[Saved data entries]
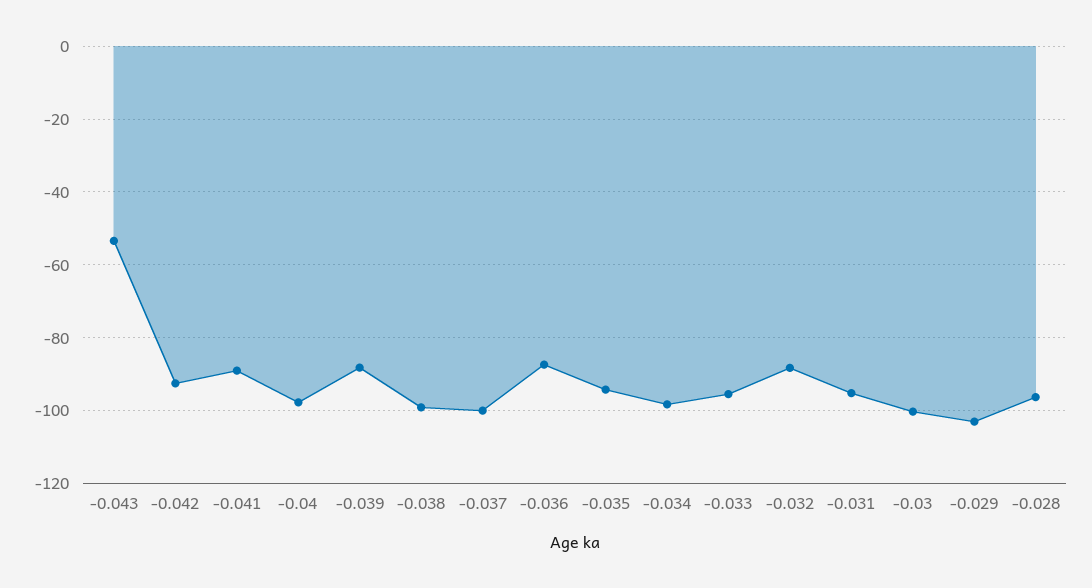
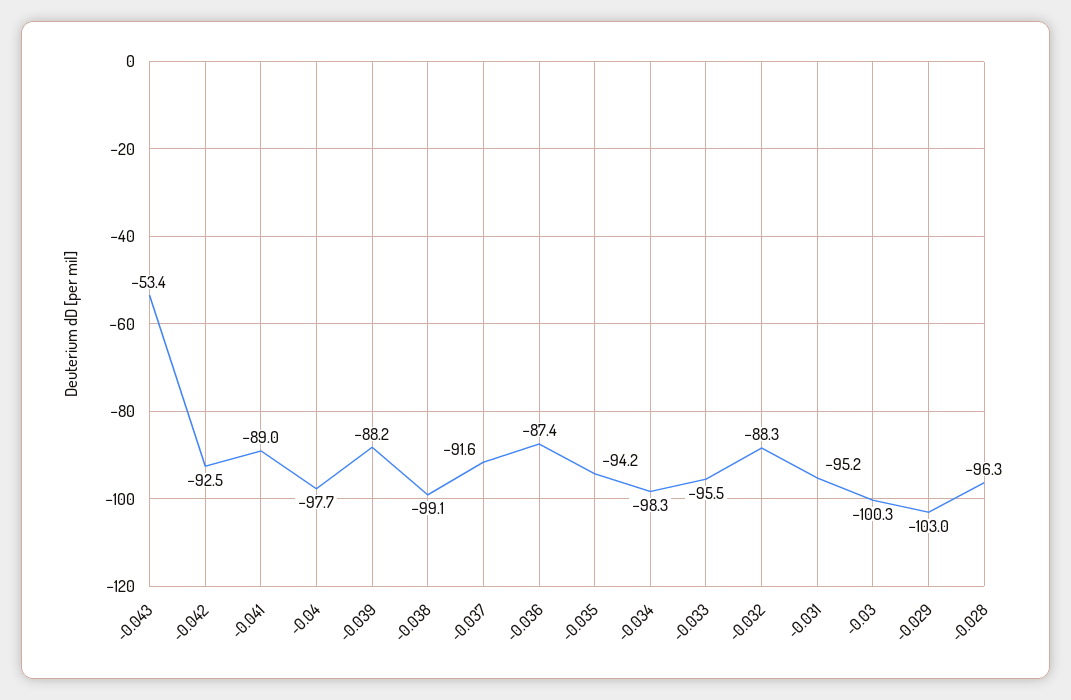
  {
    "-0.043": -53.4,
    "-0.042": -92.5,
    "-0.041": -89,
    "-0.04": -97.7,
    "-0.039": -88.2,
    "-0.038": -99.1,
-   "-0.037": -100,
+   "-0.037": -91.6,
    "-0.036": -87.4,
    "-0.035": -94.2,
    "-0.034": -98.3,
    "-0.033": -95.5,
    "-0.032": -88.3,
    "-0.031": -95.2,
    "-0.03": -100.3,
    "-0.029": -103,
    "-0.028": -96.3
  }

** WHAT THE EXERCISE ASKS **
Give each record above back word for word, but carry over none of the pictures.

** EXERCISE OUTPUT **
  {
    "-0.043": -53.4,
    "-0.042": -92.5,
    "-0.041": -89,
    "-0.04": -97.7,
    "-0.039": -88.2,
    "-0.038": -99.1,
-   "-0.037": -100,
+   "-0.037": -91.6,
    "-0.036": -87.4,
    "-0.035": -94.2,
    "-0.034": -98.3,
    "-0.033": -95.5,
    "-0.032": -88.3,
    "-0.031": -95.2,
    "-0.03": -100.3,
    "-0.029": -103,
    "-0.028": -96.3
  }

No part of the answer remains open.